* Opgave:
Ga verder met de tekst over het onderzoek naar weidegang, vanaf het punt waar die ophoudt.

* Tekstblok:

● ● ● ●

Van Dam: eerst meer onderzoek naar weidegang
Voor dat er eventueel gestart kan worden met een wettelijke borging, is het van belang om scherp in beeld te hebben wat de mogelijkheden en de voor- en nadelen zijn, aldus de bewindsman.
Van Dam heeft de universiteit van Wageningen en het centrum voor landbouw en milieu CLM inmiddels gevraagd om dit onderzoek gezamenlijk uit te voeren. Streven is dat het onderzoek medio juni dit jaar wordt afgerond, zodat hij de Kamer nog voor het zomerreces kan informeren over de vervolgaanpak.
Motie Ouwehand
Met het onderzoek zegt Van Dam invulling te geven aan de motie van Esther Ouwehand van de Partij voor de Dieren, die 23 februari werd aangenomen door een meerderheid in de Tweede Kamer. De PvdD vindt dat weidegang wettelijk verplicht moet worden. De partij kreeg daarin bijval van de PvdA, D66, GroenLinks, de SP, de PVV en Monasch.
Dat de motie werd aangenomen – op de laatste officiële werkdag van de Tweede Kamer voor de verkiezingen – kwam als een grote verrassing. De motie was eerder weggestemd. Echter, de PVV was van mening veranderd en stemde eind februari vóór in plaats van tegen, wat 12 stemmen scheelde.

● ● ● ●

* Gegevensoverzicht:
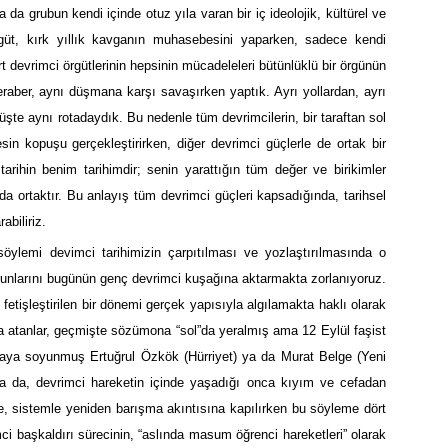
 grubun kendi içinde otuz yıla varan bir iç ideolojik, kültürel ve
üt, kırk yıllık kavganın muhasebesini yaparken, sadece kendi
t devrimci örgütlerinin hepsinin mücadeleleri bütünlüklü bir örgünün
eraber, aynı düşmana karşı savaşırken yaptık. Ayrı yollardan, ayrı
üşte aynı rotadaydık. Bu nedenle tüm devrimcilerin, bir taraftan sol
sin kopuşu gerçekleştirirken, diğer devrimci güçlerle de ortak bir
tarihin benim tarihimdir; senin yarattığın tüm değer ve birikimler
da ortaktır. Bu anlayış tüm devrimci güçleri kapsadığında, tarihsel
abiliriz.
söylemi devimci tarihimizin çarpıtılması ve yozlaştırılmasında o
orunlarını bugünün genç devrimci kuşağına aktarmakta zorlanıyoruz.
 fetişleştirilen bir dönemi gerçek yapısıyla algılamakta haklı olarak
aya atanlar, geçmişte sözümona “sol”da yeralmış ama 12 Eylül faşist
nmaya soyunmuş Ertuğrul Özkök (Hürriyet) ya da Murat Belge (Yeni
ında da, devrimci hareketin içinde yaşadığı onca kıyım ve cefadan
le, sistemle yeniden barışma akıntısına kapılırken bu söyleme dört
imci başkaldırı sürecinin, “aslında masum öğrenci hareketleri” olarak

● ● ● ●

* Uitwerking opgave:
'Dit had nooit mogen gebeuren'
Begin maart echter bekende D66'er Arend Meijer (tijdens een verkiezingsavond van LTO-Noord in Markelo) dat de hele fractie van D66 het erover eens was dat ze nóóit voor verplichte weidegang hadden moeten stemmen. "Het is één van de domste dingen die we de afgelopen tijd gedaan hebben", beleed hij. "Dat had nooit mogen gebeuren."
'Te weinig verstand'
Volgens Meijer hebben de meeste Kamerleden er gewoon te weinig verstand van en is de beslissing vooral genomen op basis van emotie. "Als ik er bij was geweest, had ik wel uitgelegd hoe het echt zit", zei hij in Markelo.